Perhaps I'm being unfair on the writers - let's be honest, rugby players generally aren't well known for their wit and repartee. It just seemed a little too cliched for my liking.
And so to the man himself.
It's fair to describe Beaver's story as a fairytale. He had his detractors, of that their is no doubt. Some were vicious, loud and over the top. And he, ultimately, landed the eponymous kick that allowed the All Blacks to claim only their second World Cup - mere days after he seemed to be trying to drink the Waikato dry of draught.
But let's not kid ourselves that the over-the-top reaction to sporting events doesn't happen nearly ever day in New Zealand. You only need listen to Radio Sport to hear professional sportspeople loudly castigated - by hosts and by callers.
I'm not saying it's right - I'm just saying it hardly makes Beaver unique in the 'most hated' category. And, to be fair, the critics had a point, even if some of them were assholes about it. He made some pretty basic mistakes in the black jersey, particularly in Hong Kong against Australia.
Donald was an excellent Super Rugby player. He was an All Black when the selectors were desperate to find a back-up for Dan Carter. In some ways it was an impossible task - Carter is perhaps the greatest ever and no-one can match up to that - and Beaver would be the first to admit that.
But his All Blacks career was almost glossed over in the film's narrative - it became about two games - the Bledisloe Cup loss and the World Cup win. He actually played another 21 times for the All Blacks, scoring 98 points in total. You wouldn't have known from watching last night, even if it wasn't exactly full of major highlights.

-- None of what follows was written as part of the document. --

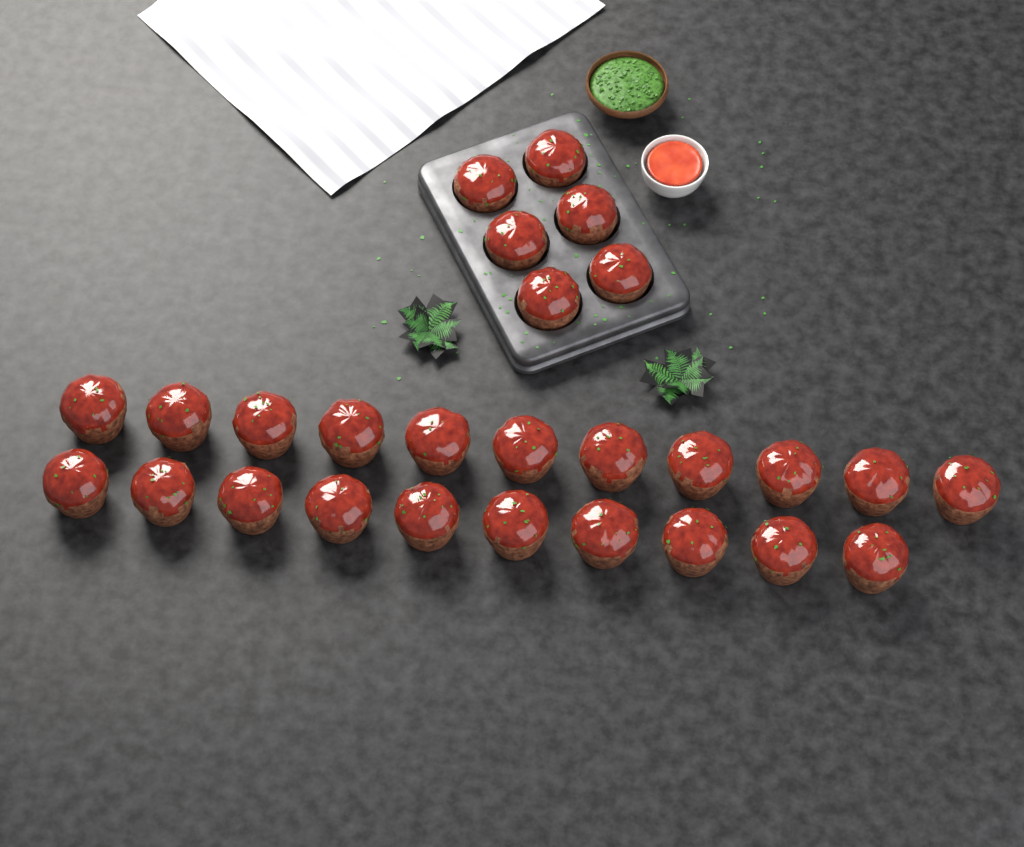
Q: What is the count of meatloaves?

Even now, though, I'm starting to wonder whether I'm analysing it too much. After all, the majority of what appeared on screen actually happened. He really did get a last minute call to play for his country while whitebaiting and score the winning points.

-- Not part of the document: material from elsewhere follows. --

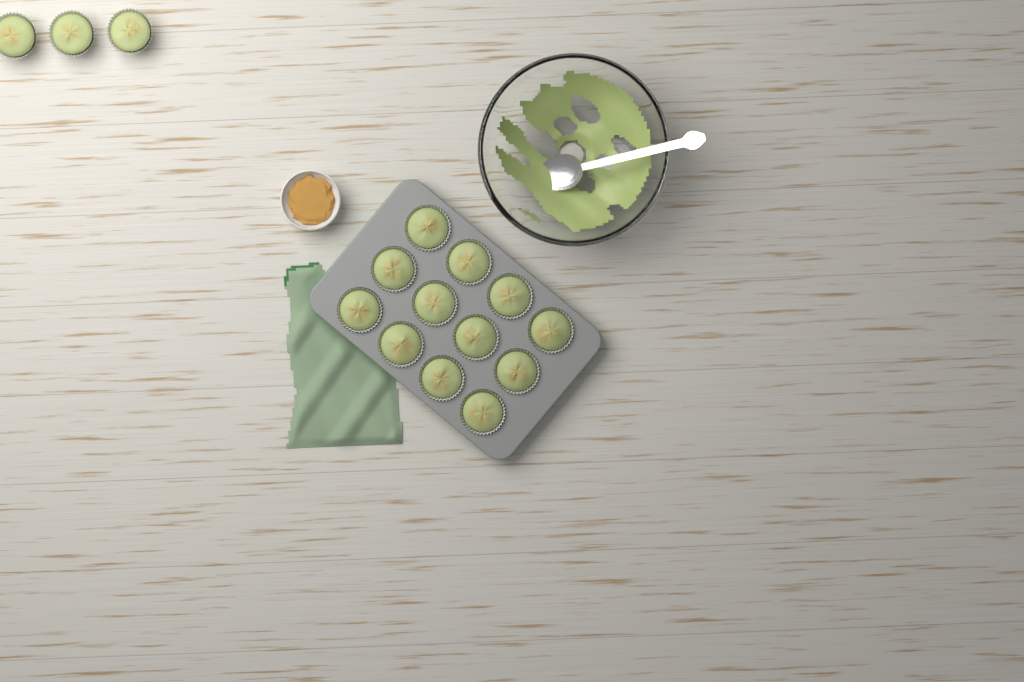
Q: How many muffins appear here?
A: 15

Ah, sod it. I'm nailing my colours to the mast. Beaver is a great guy - I've interviewed him and he was polite, humble and knew what he was speaking about. Not all that common amongst the All Blacks.
Whether the difficulties he faced were over-written or not, he faced up to one of the greatest challenges a professional rugby player could - and succeeded, securing himself a spot in the annals of sporting history at the same time.
From a disliked All Black to the man who will always be just Beaver to the Kiwi public. If you can't take enjoyment out of that, then there is no hope. The Kick isn't going to win any awards.
But there was just something so quintessentially Kiwi about it that I can't help smiling when I think about it.
So bad it's good? The Kick and Stephen Donald's All Blacks career, both.